Over 50s Personal Finance – The Benefit of Hindsight
Dec 3, 2013
It’s inevitable that as you go through your 50s you start to focus more on retirement. Can you afford to retire; at what age; how will you spend your days; will you still need or want to work part time?
Hopefully you don’t have too many regrets but as we get to a stage when our baby boomers are approaching retirement, it appears that a number of 50 and 60 somethings can’t help but think how different everything would be if only they had planned a little more.
But given the chance, what if anything would you have done differently?
Well according to AVIVAs latest Real Retirement Report, 50% of Over 55s said that with the benefit of hindsight, they would advise ‘saving more on a monthly basis’; a basic common sense approach that has been handed down through the generations but all too frequently gets lost within the enjoying yourself, buying a house and having children stages of life.
‘Monthly saving’ was closely followed by ‘making better use of savings products such as ISA’s’, difficult given the current economic climate but on the flip side much easier these days with our fingertip access to a whole world of information via the internet.
The remaining pieces of advice were all of a similar theme connected with pensions; ‘take out a workplace pension’, ‘take out a personal pension’, ‘contribute to both much earlier in life’. Oh the benefit of hindsight; wouldn’t we all be millionaires if we had such a talent?

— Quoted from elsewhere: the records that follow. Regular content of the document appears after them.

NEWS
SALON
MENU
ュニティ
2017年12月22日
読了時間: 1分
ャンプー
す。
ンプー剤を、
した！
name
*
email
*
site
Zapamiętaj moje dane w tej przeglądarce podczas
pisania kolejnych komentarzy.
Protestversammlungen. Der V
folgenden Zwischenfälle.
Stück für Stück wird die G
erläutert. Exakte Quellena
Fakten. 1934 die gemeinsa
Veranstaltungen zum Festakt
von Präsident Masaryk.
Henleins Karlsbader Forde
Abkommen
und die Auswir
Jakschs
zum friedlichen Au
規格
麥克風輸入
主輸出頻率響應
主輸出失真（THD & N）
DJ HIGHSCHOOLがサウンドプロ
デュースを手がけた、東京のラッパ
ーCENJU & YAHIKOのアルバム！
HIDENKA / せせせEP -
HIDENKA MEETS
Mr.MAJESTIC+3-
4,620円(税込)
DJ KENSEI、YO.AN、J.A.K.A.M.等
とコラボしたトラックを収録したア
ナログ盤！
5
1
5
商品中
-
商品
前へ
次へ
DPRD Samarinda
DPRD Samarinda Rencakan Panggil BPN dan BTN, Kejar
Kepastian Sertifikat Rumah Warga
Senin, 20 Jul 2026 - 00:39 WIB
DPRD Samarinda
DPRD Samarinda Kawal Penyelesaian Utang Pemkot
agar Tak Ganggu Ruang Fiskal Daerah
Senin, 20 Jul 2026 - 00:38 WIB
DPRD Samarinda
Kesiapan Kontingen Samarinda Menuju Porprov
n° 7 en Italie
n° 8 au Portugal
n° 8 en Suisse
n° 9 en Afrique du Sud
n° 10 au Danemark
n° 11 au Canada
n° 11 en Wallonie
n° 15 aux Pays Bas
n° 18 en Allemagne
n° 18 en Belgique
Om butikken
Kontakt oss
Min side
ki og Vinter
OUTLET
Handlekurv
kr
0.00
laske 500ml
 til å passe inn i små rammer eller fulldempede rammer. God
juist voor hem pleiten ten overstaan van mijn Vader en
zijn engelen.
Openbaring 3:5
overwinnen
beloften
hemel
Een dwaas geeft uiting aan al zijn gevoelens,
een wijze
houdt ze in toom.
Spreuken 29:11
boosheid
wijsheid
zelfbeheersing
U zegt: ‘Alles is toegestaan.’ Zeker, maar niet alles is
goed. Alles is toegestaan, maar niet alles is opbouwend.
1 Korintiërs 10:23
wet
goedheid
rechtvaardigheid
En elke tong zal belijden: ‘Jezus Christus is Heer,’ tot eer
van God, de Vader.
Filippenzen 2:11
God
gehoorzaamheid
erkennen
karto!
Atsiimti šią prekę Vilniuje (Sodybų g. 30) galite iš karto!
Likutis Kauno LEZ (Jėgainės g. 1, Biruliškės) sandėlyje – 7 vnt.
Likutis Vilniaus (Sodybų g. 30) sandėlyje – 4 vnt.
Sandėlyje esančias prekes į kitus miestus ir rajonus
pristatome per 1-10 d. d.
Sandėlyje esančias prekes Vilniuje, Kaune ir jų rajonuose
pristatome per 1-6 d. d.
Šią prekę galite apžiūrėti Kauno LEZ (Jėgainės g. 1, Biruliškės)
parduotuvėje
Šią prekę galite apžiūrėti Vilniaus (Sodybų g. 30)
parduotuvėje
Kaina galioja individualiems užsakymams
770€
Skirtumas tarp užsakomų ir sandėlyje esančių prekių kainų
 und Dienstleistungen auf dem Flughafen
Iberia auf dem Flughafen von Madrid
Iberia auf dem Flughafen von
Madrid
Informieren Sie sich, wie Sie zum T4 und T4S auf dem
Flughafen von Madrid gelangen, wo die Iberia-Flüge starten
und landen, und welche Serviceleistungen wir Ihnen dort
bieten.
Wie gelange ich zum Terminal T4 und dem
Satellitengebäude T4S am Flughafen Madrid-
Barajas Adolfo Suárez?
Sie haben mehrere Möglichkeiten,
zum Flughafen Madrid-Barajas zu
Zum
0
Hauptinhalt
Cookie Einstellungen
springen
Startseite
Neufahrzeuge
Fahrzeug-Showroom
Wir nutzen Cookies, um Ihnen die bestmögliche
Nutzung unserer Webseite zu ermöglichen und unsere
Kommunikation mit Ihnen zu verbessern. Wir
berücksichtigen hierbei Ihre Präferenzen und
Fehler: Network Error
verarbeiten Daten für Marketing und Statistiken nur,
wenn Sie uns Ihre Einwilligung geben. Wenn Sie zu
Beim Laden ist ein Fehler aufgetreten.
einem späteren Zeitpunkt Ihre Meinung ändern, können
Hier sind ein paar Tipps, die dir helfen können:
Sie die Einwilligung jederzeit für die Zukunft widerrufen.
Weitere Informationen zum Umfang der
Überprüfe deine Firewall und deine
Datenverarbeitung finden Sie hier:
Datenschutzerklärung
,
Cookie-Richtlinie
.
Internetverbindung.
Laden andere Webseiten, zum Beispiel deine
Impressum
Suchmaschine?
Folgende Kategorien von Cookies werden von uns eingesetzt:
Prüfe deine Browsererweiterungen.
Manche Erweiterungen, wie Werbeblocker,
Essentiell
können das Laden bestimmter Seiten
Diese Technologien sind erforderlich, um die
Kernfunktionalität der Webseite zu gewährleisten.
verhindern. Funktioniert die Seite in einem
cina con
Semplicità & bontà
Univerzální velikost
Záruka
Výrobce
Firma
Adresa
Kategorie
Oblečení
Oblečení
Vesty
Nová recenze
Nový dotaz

The sting in the tale is that some of us 50 and 60 somethings are now starting to pay the price for our gung ho attitude in youth. Of course there are things we can do to make the best of what we already have in place, ways in which we can increase our retirement income but surely, as a nation things need to change so our young don’t grow up carrying the heavy burden of lack of foresight.
We are of an age where inheritance isn’t a given; it may still hold a level of importance to our older generation but the ‘boomers’ amongst us are quickly working out that our need is greater, even if that need involves helping the kids out financially!
The introduction of auto-enrolment pensions of course should help raise awareness but should we also be educating our young on ‘the meaning of growing old’? It seems to me that there are a whole raft of issues emerging as a result of the longer lives we now lead and the increased number of years we spend in retirement but what is the right age to start learning these valuable lessons and how will we make them listen; we didn’t did we?